Myanmar has been the world’s main source of illicit opium since production collapsed in Afghanistan, where cultivation dropped by about 95 per cent after a Taliban ban in 2023. Total opium output is estimated at around 1,010 metric tons in 2025—more than double Afghanistan’s current level.

Yields declined most sharply in North Shan and Kachin, where fighting has intensified, displacing tens of thousands of civilians. Some farmers are replanting old fields without crop rotation and struggling to obtain fertilizers, further reducing productivity.

A ‘survival crop’

Despite falling yields, rising prices continue to make opium an attractive survival crop. National farmgate prices for dry opium averaged about $365 per kilogram in 2025, more than double the level in 2019.

UNODC estimates that farmers earned between $300 million and $487 million from opium sales last year—a vital income source as Myanmar’s legal economy remains fragile.

“Driven by the intensifying conflict, the need to survive, and the lure of rising prices, farmers are drawn to poppy cultivation,” Ms. Schantz said. “Unless viable alternative livelihoods are created, the cycle of poverty and dependence on illicit cultivation will only deepen.”

Heroin flows shifting beyond Southeast Asia

The survey also indicates that heroin from Myanmar is reaching markets previously supplied by Afghanistan.

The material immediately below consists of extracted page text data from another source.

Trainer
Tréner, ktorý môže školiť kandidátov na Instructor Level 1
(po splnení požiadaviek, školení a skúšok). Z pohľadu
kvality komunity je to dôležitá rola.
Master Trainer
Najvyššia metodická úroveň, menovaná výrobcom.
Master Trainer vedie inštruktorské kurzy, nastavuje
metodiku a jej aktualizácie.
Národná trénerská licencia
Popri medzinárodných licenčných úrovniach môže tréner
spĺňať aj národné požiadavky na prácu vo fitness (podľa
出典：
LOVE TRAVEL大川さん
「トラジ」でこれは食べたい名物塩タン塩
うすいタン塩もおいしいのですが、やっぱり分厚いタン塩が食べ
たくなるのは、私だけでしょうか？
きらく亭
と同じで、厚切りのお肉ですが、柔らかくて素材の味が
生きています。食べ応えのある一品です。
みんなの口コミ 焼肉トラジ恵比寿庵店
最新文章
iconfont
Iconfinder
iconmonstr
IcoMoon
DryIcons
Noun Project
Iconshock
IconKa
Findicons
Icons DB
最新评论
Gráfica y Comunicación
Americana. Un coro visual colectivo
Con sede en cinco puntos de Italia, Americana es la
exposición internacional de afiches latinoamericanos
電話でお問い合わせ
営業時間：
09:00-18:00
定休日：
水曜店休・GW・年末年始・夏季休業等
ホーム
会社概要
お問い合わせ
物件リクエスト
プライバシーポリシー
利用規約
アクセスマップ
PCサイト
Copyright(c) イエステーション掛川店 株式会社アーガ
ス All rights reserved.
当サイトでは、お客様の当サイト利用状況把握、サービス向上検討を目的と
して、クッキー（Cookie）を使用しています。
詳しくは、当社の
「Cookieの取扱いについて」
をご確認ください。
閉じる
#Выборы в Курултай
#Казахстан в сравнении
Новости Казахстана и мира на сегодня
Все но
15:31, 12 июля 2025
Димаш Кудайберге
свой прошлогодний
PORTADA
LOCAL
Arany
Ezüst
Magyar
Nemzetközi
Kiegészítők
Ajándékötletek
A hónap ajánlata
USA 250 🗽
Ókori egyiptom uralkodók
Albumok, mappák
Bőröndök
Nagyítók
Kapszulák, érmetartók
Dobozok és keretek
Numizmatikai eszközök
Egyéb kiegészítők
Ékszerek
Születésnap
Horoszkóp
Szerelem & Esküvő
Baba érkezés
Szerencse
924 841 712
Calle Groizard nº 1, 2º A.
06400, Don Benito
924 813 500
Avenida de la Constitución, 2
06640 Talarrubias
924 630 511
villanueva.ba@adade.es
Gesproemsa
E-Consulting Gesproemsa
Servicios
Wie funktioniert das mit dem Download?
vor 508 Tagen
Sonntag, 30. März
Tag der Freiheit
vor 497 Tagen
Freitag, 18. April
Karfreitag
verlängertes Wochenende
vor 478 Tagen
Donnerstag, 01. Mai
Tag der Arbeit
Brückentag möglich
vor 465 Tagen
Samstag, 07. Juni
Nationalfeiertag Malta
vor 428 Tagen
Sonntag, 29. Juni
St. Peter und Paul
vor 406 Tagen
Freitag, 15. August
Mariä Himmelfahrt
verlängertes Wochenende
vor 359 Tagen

European authorities reported several seizures in 2024 and early 2025 of heroin believed to have been produced in and around Myanmar, carried by airline passengers from Thailand to Europe.

Beyond opiates, Myanmar also remains a major hub for synthetic drug production, including methamphetamine and ketamine, compounding what UNODC describes as a “highly challenging illicit drug situation” across Southeast Asia and beyond.

“What happens in Myanmar will shape drug markets in the region and far beyond, and requires urgent action,” Ms. Schantz warned.